Can you transcribe the text lines of every entry below character for character, leaving the pictures out of your answer?

──────

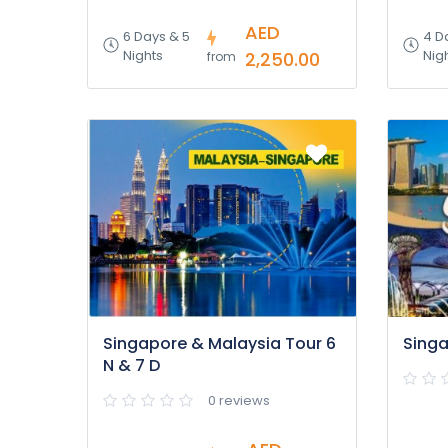
AED
6 Days & 5
4 D
Nights
Nig
2,250.00
from
Singapore & Malaysia Tour 6
Singa
N & 7 D
0 reviews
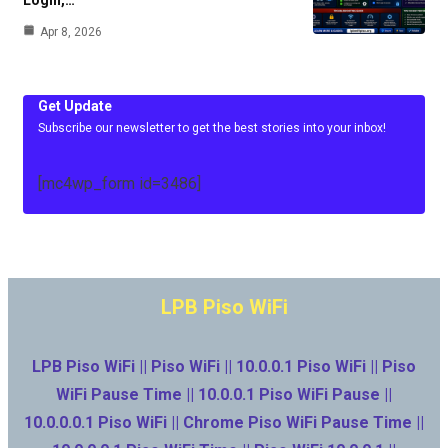
Apr 8, 2026
Get Update
Subscribe our newsletter to get the best stories into your inbox!
[mc4wp_form id=3486]
LPB Piso WiFi
LPB Piso WiFi || Piso WiFi || 10.0.0.1 Piso WiFi || Piso
WiFi Pause Time || 10.0.0.1 Piso WiFi Pause ||
10.0.0.0.1 Piso WiFi || Chrome Piso WiFi Pause Time ||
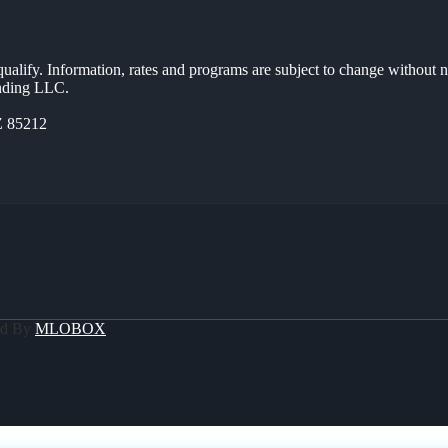
 qualify. Information, rates and programs are subject to change without n
ending LLC.
Z 85212
ed By
MLOBOX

──────

◆ TASK SOLUTION ◆
AED
6 Days & 5
4 D
Nights
Nig
2,250.00
from
Singapore & Malaysia Tour 6
Singa
N & 7 D
0 reviews
Apr 8, 2026
Get Update
Subscribe our newsletter to get the best stories into your inbox!
[mc4wp_form id=3486]
LPB Piso WiFi
LPB Piso WiFi || Piso WiFi || 10.0.0.1 Piso WiFi || Piso
WiFi Pause Time || 10.0.0.1 Piso WiFi Pause ||
10.0.0.0.1 Piso WiFi || Chrome Piso WiFi Pause Time ||
 qualify. Information, rates and programs are subject to change without n
ending LLC.
Z 85212
ed By
MLOBOX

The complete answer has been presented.